• **EXTRAIT CHOISI**
Le spectre de la guerre
Jusqu’ici, la pression de l’impérialisme occidental et de son pion – la CEDEAO – n’a fourni aucune solution. Il n’est pas impossible que la CEDEAO, sous l’injonction de l’impérialisme occidental, mette à exécution sa menace d’utiliser la force pour chasser Gbagbo du pouvoir au cas où les moyens diplomatiques venaient à échouer. Ceci ramènera certainement le spectre du conflit ethnique entre Ivoiriens, et mettrait en danger les vies et les biens de millions d’Africains provenant d’autres pays qui seraient brutalement assaillis par les partisans de Gbagbo. L’explosion d’une guerre civile pourrait déclencher des troubles sociaux et des tensions dans des pays comme le Burkina Faso, dont environ 3 millions de nationaux travaillent en Côte d’Ivoire. Déjà, les Nigérians vivant en Côte d’Ivoire ont prévenu le gouvernement de Goodluck Jonathan des conséquences de l’intervention militaire qui se prépare. De plus, la Côte d’Ivoire n’est pas le Sirra Leone, où l’ECOMOG a pu facilement intervenir pour chasser du pouvoir un putschiste. L’armée ivoirienne, jusqu’ici loyale à Gbagbo, est une véritable force, tandis que les fervents sentiments nationalistes qui vivent parmi toute une couche de la population faciliteraient à Gbagbo la mobilisation d’un grand nombre de jeunes, dont certains sont déjà organisés au sein des “Jeunes Patriotes”, afin de prendre les armes contre l’occupation et les forces étrangères. La popularité de Gbagbo parmi certaines sections de la population dans le Sud, par exemple, s’est accrue après les attaques françaises de 2004.

• **CONSIGNE**
Reproduisez intégralement l'extrait sur le spectre de la guerre. Seul l'extrait sert de référence.

• **DONNÉES FOURNIES**

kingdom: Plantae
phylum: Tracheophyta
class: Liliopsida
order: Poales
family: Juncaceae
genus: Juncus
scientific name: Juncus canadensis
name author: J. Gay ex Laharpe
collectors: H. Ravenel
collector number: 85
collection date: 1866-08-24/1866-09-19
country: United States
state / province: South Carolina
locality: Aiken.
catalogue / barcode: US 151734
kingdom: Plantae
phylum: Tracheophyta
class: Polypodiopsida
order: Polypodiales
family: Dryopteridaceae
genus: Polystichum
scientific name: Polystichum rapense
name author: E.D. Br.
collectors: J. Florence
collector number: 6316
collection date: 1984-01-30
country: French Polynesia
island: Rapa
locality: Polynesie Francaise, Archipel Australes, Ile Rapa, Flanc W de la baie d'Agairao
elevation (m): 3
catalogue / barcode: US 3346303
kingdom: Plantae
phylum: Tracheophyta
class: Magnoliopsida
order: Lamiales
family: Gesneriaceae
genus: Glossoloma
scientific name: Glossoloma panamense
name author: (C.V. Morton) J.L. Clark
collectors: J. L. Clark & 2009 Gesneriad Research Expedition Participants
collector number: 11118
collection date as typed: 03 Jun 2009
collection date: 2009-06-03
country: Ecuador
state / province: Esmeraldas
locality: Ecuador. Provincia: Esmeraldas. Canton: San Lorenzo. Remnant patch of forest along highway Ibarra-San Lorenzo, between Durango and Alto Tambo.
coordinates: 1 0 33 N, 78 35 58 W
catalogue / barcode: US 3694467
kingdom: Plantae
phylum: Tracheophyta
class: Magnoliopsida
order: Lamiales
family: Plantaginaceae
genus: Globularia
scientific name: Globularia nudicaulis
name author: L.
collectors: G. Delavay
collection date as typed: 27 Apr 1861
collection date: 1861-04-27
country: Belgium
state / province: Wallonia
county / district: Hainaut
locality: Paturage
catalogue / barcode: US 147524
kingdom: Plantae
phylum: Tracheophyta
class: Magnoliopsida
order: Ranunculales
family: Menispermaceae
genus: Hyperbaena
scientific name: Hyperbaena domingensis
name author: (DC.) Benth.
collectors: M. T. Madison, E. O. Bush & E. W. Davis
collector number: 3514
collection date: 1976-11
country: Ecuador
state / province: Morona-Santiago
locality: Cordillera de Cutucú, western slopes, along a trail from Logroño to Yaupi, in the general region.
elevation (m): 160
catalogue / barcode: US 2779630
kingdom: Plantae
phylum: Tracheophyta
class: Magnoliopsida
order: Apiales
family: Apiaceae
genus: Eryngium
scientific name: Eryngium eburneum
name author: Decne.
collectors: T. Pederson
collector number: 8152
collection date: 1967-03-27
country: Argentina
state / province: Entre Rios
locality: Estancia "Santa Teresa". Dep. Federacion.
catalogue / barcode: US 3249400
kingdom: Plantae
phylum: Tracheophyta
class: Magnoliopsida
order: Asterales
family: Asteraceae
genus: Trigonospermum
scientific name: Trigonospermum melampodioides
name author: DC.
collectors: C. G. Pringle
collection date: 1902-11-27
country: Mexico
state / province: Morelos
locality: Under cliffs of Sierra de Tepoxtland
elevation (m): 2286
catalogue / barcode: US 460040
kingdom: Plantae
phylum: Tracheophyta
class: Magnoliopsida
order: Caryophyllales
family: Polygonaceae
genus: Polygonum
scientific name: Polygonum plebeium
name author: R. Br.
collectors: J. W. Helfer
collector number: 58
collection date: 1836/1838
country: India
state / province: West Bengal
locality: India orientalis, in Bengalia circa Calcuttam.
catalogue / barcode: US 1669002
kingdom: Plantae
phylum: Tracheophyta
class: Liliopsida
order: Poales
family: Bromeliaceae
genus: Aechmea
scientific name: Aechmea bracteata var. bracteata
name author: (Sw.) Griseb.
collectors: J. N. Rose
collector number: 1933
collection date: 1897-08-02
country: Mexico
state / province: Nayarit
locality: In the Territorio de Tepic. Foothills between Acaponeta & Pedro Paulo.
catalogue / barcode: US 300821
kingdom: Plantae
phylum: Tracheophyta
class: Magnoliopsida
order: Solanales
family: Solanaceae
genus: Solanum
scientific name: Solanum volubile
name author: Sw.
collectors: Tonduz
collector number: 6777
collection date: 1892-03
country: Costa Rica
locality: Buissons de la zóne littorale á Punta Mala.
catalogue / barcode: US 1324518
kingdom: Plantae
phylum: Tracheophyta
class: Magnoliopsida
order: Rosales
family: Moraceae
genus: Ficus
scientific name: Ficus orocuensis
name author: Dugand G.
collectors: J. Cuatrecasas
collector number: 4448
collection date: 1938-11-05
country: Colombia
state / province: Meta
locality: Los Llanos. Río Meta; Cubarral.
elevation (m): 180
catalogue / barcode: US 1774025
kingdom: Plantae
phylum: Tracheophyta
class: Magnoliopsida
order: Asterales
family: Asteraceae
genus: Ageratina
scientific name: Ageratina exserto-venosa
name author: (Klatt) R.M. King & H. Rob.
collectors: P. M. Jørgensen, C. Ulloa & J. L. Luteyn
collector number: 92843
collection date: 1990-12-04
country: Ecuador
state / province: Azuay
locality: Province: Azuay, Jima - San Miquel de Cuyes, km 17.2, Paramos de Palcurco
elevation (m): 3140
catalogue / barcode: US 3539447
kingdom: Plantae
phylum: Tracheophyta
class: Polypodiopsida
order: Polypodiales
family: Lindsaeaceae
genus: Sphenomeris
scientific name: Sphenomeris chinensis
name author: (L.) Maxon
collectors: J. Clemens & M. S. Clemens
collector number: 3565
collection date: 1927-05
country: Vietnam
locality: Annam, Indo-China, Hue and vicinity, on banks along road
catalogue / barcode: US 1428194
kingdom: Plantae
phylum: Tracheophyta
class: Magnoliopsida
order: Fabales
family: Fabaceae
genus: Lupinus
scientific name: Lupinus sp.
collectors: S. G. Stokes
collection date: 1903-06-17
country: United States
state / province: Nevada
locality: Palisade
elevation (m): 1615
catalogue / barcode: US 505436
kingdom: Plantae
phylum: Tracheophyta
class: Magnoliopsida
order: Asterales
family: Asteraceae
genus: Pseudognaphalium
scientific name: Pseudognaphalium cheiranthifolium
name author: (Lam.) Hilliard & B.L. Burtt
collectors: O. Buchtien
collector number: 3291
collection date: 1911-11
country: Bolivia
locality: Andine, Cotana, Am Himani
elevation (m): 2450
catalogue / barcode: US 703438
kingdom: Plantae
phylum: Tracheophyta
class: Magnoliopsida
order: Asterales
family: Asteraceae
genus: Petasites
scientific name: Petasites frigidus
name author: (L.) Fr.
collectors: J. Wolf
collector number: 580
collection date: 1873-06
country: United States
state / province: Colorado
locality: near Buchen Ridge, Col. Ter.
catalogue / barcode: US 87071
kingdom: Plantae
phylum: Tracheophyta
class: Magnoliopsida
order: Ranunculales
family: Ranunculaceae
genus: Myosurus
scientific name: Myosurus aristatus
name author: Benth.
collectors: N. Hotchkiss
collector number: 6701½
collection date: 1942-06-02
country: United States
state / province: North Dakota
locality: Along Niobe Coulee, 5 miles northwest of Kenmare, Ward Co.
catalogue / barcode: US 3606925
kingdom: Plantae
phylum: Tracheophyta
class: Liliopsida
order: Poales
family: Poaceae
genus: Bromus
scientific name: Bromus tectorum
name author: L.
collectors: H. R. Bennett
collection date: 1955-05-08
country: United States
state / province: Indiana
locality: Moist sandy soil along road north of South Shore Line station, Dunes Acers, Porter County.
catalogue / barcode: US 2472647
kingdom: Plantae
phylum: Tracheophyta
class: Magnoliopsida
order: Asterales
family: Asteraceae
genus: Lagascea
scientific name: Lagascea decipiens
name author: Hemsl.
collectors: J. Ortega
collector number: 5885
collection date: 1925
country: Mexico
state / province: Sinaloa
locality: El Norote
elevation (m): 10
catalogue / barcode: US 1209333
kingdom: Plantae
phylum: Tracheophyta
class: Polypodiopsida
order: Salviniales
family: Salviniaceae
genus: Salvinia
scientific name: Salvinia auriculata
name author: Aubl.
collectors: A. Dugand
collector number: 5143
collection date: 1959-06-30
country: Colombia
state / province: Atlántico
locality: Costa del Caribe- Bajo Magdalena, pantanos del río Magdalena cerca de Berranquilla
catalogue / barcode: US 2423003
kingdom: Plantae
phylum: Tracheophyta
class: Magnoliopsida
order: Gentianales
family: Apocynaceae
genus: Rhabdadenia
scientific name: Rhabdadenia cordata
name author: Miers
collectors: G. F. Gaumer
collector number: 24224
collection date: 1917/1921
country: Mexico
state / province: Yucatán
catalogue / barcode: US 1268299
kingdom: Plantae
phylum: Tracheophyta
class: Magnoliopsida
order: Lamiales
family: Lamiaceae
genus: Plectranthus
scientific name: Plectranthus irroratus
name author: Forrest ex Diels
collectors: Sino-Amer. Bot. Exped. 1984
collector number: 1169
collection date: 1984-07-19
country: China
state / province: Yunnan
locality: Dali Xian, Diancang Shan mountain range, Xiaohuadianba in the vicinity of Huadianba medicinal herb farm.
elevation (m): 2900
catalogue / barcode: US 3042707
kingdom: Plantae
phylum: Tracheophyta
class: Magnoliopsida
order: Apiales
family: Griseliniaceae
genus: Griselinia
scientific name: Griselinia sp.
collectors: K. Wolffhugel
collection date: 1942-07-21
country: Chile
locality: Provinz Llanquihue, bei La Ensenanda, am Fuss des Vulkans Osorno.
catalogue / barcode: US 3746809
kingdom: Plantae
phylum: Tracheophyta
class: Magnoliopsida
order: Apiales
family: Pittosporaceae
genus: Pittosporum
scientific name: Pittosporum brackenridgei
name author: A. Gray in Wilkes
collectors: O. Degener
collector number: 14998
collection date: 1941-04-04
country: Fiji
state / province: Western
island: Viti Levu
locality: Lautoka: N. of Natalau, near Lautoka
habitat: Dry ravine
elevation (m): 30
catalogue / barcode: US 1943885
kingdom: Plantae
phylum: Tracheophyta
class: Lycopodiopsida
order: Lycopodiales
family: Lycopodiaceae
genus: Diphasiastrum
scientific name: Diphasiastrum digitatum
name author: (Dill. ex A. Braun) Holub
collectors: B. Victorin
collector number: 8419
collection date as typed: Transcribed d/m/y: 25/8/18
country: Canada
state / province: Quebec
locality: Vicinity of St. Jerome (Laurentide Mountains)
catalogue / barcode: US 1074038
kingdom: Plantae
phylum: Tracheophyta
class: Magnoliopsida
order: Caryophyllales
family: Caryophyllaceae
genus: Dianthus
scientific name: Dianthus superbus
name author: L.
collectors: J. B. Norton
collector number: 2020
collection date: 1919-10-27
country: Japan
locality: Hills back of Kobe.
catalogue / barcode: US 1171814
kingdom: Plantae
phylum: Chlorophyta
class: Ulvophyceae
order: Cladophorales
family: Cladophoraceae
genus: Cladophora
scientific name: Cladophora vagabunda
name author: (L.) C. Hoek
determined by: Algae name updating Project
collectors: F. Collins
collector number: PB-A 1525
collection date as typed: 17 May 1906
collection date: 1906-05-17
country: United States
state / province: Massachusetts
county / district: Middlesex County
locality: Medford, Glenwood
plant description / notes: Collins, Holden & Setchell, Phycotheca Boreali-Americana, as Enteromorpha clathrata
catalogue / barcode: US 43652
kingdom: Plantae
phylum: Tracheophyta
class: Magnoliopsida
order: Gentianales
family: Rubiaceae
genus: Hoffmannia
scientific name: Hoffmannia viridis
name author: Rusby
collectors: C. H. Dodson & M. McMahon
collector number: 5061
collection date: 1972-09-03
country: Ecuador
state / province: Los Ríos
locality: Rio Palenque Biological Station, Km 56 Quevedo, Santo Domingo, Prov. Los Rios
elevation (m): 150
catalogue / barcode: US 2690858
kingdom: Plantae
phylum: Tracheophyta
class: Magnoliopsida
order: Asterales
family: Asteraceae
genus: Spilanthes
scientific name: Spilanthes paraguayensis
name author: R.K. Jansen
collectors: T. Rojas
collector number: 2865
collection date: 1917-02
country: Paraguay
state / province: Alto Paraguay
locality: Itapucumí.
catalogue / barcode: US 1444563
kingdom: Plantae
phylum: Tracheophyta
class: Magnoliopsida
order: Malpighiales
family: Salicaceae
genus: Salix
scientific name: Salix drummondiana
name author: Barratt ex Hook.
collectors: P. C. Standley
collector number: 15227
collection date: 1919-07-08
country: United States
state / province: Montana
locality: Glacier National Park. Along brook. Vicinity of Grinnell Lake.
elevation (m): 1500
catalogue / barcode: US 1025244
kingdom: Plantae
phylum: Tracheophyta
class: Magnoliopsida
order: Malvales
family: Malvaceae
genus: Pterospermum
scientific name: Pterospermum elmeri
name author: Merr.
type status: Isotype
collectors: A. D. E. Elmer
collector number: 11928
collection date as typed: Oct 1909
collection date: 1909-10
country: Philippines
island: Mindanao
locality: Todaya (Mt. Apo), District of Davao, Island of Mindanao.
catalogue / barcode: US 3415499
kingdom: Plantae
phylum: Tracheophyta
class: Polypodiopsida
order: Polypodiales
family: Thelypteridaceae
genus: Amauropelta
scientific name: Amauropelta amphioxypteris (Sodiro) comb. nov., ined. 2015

• **RÉPONSE ATTENDUE**
Le spectre de la guerre
Jusqu’ici, la pression de l’impérialisme occidental et de son pion – la CEDEAO – n’a fourni aucune solution. Il n’est pas impossible que la CEDEAO, sous l’injonction de l’impérialisme occidental, mette à exécution sa menace d’utiliser la force pour chasser Gbagbo du pouvoir au cas où les moyens diplomatiques venaient à échouer. Ceci ramènera certainement le spectre du conflit ethnique entre Ivoiriens, et mettrait en danger les vies et les biens de millions d’Africains provenant d’autres pays qui seraient brutalement assaillis par les partisans de Gbagbo. L’explosion d’une guerre civile pourrait déclencher des troubles sociaux et des tensions dans des pays comme le Burkina Faso, dont environ 3 millions de nationaux travaillent en Côte d’Ivoire. Déjà, les Nigérians vivant en Côte d’Ivoire ont prévenu le gouvernement de Goodluck Jonathan des conséquences de l’intervention militaire qui se prépare. De plus, la Côte d’Ivoire n’est pas le Sirra Leone, où l’ECOMOG a pu facilement intervenir pour chasser du pouvoir un putschiste. L’armée ivoirienne, jusqu’ici loyale à Gbagbo, est une véritable force, tandis que les fervents sentiments nationalistes qui vivent parmi toute une couche de la population faciliteraient à Gbagbo la mobilisation d’un grand nombre de jeunes, dont certains sont déjà organisés au sein des “Jeunes Patriotes”, afin de prendre les armes contre l’occupation et les forces étrangères. La popularité de Gbagbo parmi certaines sections de la population dans le Sud, par exemple, s’est accrue après les attaques françaises de 2004.